C'est cette différence, cette humanité —l'enseignant est un humain comme les autres— qui peut engendrer le dialogue raisonné avec l'autre. Je pense par moi-même et mon contact avec les autres m'apprend à penser autrement.

Inutile donc d'introduire un cours de citoyenneté qui sera forcément fourre-tout. Il suffit de remplacer les cours de religion et de morale par un cours commun de philosophie.

Édouard Delruelle prétend que le cours de philosophie permet (je cite):

  • la connaissance des normes (et non des valeurs) fondamentales de notre société (notamment cette norme fondamentale selon laquelle la loi de l'État est supérieure à quelque loi religieuse);
  • la culture de l'esprit critique;
  • le dialogue interconvictionnel.

Moi, je suis partant pour un cours de philosophie …


Ce billet est une réflexion suite à la décision de la Cour Constitutionnelle belge du 12 mars 2015 de permettre aux parents de demander une dispense du cours de religion ou de morale et à l'annonce de l'instauration d'un cours de citoyenneté. Il suit également deux articles de la revue PROF 26; « Neutralité ou Bienveillance » de Laurent De Briey et « Cours philosophiques: qui a peur … de la philosophie ? » de Édouard Delruelle.

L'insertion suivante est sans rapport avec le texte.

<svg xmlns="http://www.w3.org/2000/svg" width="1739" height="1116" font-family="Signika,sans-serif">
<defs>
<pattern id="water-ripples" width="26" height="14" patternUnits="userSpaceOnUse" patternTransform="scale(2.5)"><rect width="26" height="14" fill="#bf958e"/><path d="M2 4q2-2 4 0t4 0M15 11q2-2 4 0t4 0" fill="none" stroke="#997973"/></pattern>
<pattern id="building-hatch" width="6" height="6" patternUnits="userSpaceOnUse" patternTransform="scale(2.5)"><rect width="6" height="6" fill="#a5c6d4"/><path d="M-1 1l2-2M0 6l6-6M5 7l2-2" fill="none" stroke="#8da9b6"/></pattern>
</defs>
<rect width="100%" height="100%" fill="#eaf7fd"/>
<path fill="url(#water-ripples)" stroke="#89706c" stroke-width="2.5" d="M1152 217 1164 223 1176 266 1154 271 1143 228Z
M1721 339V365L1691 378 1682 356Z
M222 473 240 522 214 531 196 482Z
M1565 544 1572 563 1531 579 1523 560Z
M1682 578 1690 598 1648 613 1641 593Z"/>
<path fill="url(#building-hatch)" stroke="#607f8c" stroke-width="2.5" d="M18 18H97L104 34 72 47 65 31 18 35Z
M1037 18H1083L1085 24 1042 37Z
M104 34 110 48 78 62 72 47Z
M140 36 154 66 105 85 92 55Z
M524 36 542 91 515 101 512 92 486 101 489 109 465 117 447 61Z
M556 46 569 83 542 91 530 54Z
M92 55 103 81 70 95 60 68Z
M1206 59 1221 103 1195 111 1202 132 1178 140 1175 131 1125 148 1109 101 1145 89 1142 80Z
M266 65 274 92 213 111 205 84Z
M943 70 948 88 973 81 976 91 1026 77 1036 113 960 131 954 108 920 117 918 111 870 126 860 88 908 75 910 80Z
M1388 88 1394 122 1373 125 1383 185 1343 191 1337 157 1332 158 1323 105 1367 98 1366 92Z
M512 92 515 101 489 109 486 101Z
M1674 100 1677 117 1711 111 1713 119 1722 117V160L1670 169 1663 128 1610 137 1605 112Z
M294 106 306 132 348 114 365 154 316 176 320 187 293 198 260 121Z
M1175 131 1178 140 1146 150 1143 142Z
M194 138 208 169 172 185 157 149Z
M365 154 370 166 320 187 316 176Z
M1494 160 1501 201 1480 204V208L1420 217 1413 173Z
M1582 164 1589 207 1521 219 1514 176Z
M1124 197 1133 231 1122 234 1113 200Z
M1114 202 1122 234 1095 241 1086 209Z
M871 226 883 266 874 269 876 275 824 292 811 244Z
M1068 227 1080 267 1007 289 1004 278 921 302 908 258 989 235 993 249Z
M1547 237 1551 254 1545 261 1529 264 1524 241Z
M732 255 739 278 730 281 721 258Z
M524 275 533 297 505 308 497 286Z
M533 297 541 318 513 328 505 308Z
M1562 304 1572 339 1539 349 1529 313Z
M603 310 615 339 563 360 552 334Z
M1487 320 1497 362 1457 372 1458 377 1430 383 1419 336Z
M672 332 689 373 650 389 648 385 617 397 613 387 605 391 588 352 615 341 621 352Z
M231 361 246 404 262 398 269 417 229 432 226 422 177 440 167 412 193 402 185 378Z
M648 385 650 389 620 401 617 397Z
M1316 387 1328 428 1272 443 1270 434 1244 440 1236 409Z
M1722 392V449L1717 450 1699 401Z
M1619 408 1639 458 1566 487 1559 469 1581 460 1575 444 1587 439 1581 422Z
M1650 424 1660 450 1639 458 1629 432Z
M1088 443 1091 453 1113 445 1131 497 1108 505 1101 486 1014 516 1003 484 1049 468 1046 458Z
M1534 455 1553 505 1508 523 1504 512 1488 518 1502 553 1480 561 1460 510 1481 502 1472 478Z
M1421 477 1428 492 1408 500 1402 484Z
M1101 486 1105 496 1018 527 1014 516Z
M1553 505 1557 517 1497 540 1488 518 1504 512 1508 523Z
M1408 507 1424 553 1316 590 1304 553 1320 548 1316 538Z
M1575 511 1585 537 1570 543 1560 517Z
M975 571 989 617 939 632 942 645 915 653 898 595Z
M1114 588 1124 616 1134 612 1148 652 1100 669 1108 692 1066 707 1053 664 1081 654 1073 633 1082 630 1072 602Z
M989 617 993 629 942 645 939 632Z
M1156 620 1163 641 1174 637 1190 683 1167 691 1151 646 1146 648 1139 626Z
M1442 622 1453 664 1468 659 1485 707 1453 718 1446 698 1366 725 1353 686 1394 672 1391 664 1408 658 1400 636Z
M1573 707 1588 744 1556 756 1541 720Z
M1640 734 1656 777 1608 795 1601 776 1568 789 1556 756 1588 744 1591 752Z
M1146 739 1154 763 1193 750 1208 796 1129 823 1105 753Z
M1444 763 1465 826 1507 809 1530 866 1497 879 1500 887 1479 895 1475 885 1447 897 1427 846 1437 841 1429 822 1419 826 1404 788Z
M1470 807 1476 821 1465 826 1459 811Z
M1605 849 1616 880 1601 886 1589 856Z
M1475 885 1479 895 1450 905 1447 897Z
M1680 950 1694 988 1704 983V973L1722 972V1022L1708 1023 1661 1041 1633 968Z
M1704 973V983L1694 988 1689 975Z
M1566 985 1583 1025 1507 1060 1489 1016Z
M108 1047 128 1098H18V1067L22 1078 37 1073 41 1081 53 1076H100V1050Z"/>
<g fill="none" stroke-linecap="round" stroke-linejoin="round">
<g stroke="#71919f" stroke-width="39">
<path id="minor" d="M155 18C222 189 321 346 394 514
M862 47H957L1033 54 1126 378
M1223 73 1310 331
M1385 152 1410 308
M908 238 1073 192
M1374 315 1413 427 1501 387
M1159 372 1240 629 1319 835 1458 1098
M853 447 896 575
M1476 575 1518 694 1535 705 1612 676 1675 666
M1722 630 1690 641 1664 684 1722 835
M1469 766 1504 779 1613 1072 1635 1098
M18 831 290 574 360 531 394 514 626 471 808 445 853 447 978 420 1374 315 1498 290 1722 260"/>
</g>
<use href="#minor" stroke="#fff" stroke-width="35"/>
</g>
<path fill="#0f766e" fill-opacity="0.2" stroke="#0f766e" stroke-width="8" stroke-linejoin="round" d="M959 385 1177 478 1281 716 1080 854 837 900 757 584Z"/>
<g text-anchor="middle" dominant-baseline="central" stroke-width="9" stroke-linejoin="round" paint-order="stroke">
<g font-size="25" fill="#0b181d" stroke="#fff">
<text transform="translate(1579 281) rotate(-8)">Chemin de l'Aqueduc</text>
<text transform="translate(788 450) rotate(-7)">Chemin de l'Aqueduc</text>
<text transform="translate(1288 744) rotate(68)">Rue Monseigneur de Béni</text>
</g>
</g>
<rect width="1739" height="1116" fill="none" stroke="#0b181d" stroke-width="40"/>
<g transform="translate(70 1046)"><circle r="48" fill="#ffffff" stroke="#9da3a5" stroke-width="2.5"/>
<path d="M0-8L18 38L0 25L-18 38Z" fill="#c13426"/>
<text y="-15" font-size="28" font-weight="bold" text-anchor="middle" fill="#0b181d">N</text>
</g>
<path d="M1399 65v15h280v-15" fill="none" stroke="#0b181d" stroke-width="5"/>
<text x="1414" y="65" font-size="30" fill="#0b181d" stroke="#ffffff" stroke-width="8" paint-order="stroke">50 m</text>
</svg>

Crédit photo chez Flickr par Edson Hong. Jordan, une petite fille qui prie.


  1. Je viens d'apprendre le mot à la lecture des deux articles de références. Mon correcteur ne le connait pas par contre. 

  2. C'est très « centre laïque » cette expression. J'ai toujours peur qu'elle soit mal comprise. Pour moi, la libre pensée, est l'action de penser librement. Point. Ce n'est pas un dogme ni une obligation a penser librement … c'est-à-dire sans l'aide d'une religion. Ma liberté de penser doit être totale. C'est là où personne ne vient, là où il n'y a aucune barrière. 

  3. Oui bon, d'accord, mauvais exemple.